(Rendered chart images)
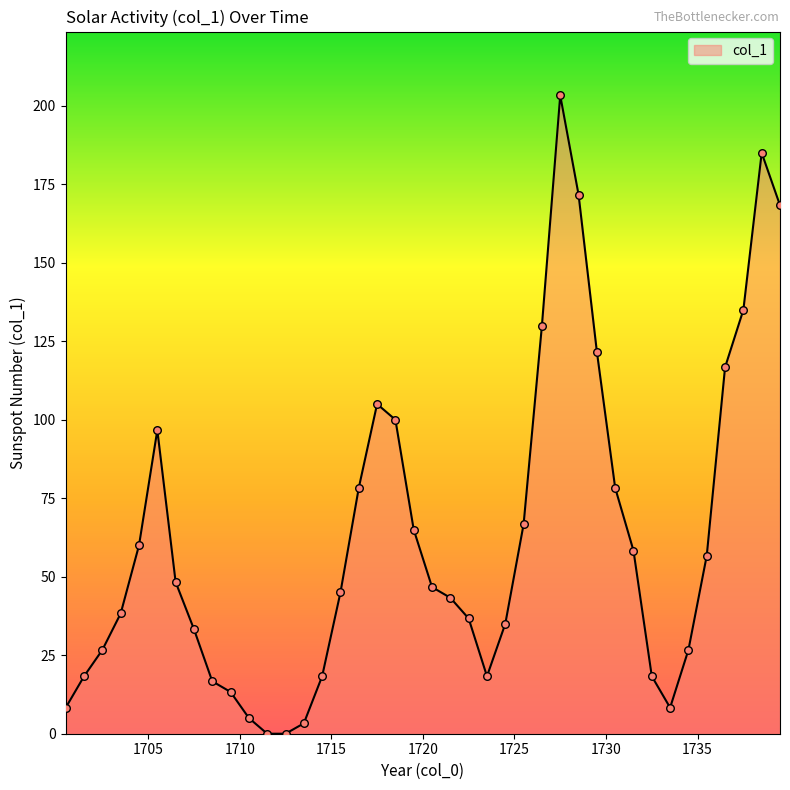

What is the difference between the maximum and minimum values?

203.3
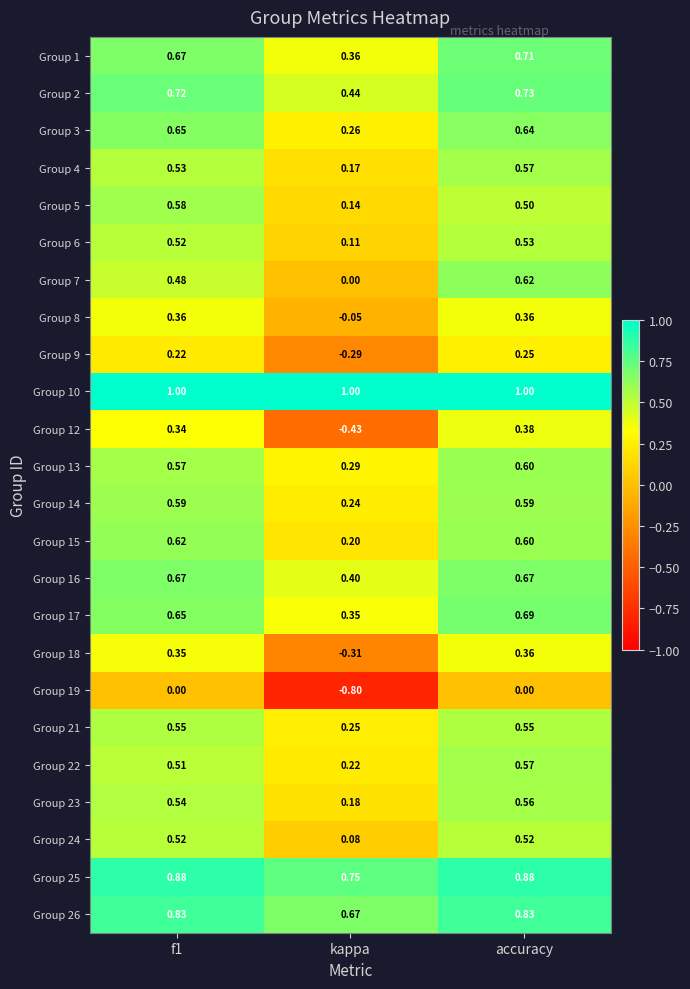

At which category is the sum across all series the highest?

accuracy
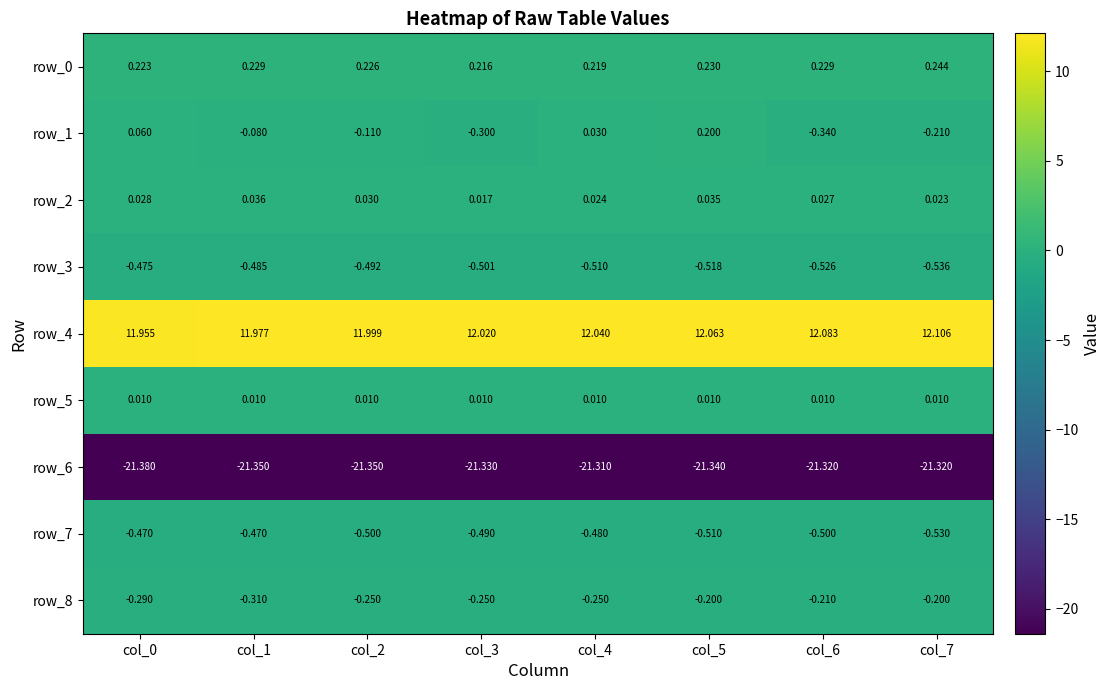

The row_4 series shows 12.0 at col_4. True or false?

True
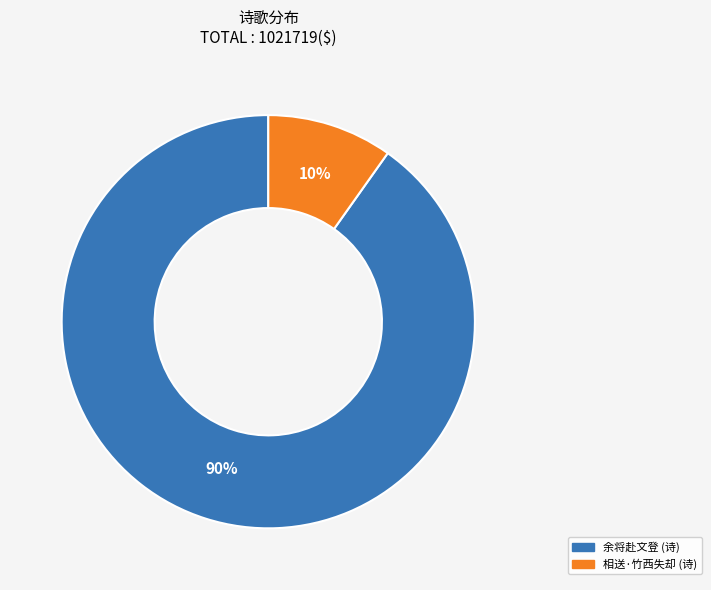

Is there a majority slice in this chart?

Yes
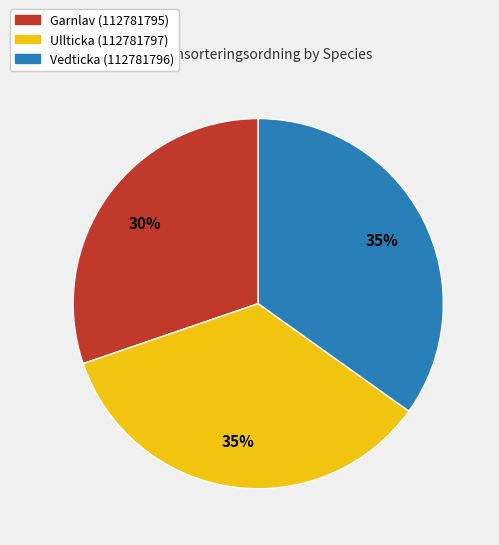

Is there any slice that represents more than half of the pie?

No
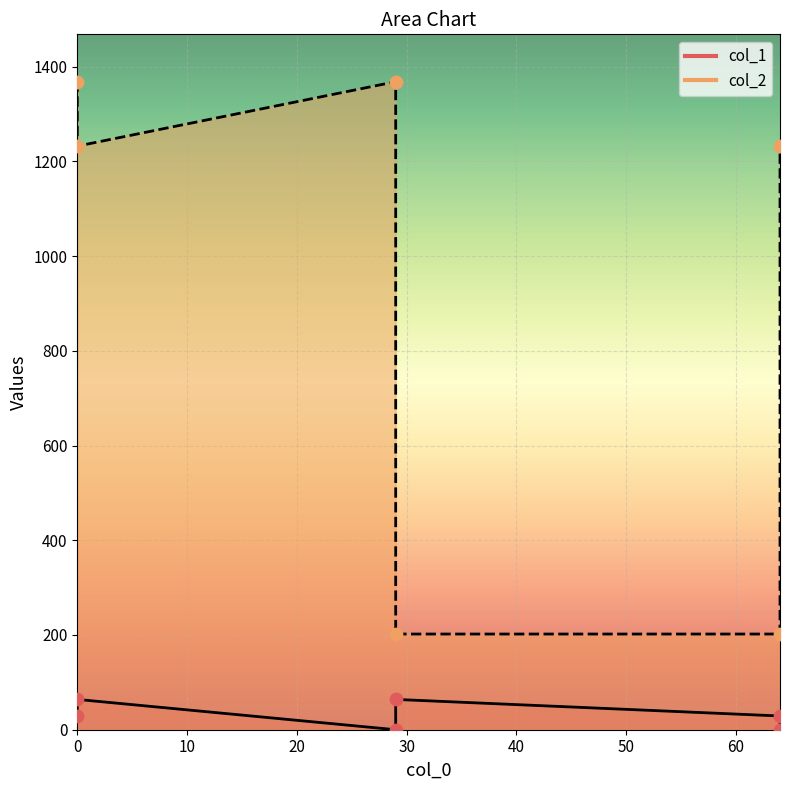

Is the value of col_2 at 0 greater than the value of col_1 at 29?

Yes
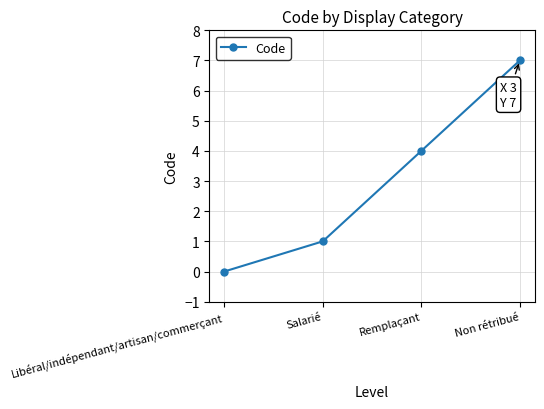

Reading left to right, extract all data points from this chart.

0	1	4	7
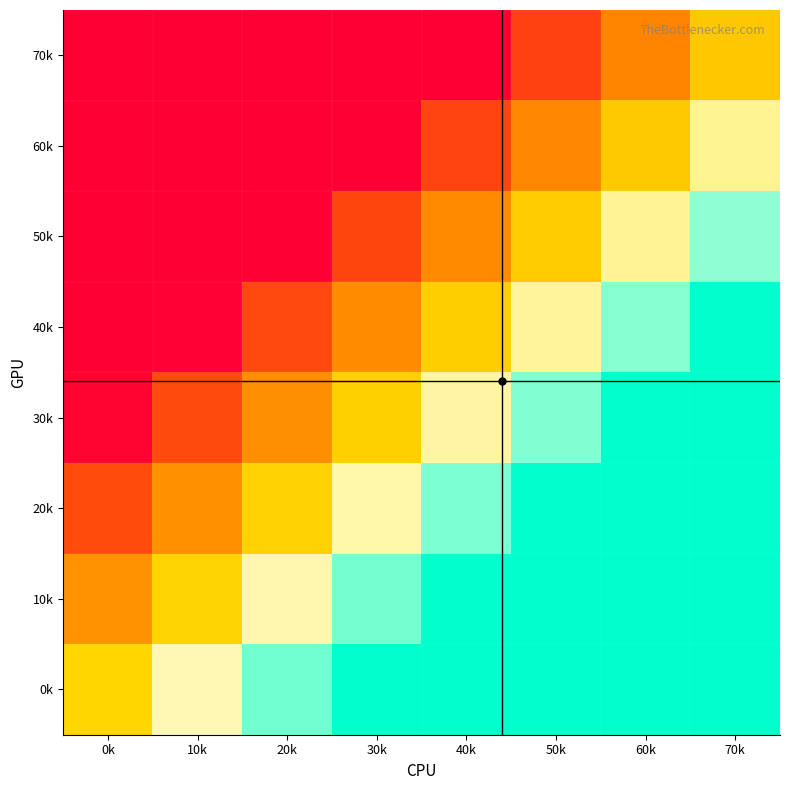

Reading left to right, what are all the values shown in this chart?

70k: 0k=0.0	10k=0.0	20k=0.0	30k=0.0	40k=0.0	50k=0.2	60k=0.3	70k=0.5
60k: 0k=0.0	10k=0.0	20k=0.0	30k=0.0	40k=0.2	50k=0.3	60k=0.5	70k=0.7
50k: 0k=0.0	10k=0.0	20k=0.0	30k=0.2	40k=0.3	50k=0.5	60k=0.7	70k=0.9
40k: 0k=0.0	10k=0.0	20k=0.2	30k=0.3	40k=0.5	50k=0.7	60k=0.9	70k=1.0
30k: 0k=0.0	10k=0.2	20k=0.4	30k=0.5	40k=0.7	50k=0.9	60k=1.0	70k=1.0
20k: 0k=0.2	10k=0.4	20k=0.5	30k=0.7	40k=0.9	50k=1.0	60k=1.0	70k=1.0
10k: 0k=0.4	10k=0.5	20k=0.7	30k=0.9	40k=1.0	50k=1.0	60k=1.0	70k=1.0
0k: 0k=0.5	10k=0.7	20k=0.9	30k=1.0	40k=1.0	50k=1.0	60k=1.0	70k=1.0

- **EXERCISE BRIEF**: Pick out every line in the records above that contains the word "values", and copy each one.

- **WRITTEN REPLY**:
What is the difference between the maximum and minimum values?
Reading left to right, what are all the values shown in this chart?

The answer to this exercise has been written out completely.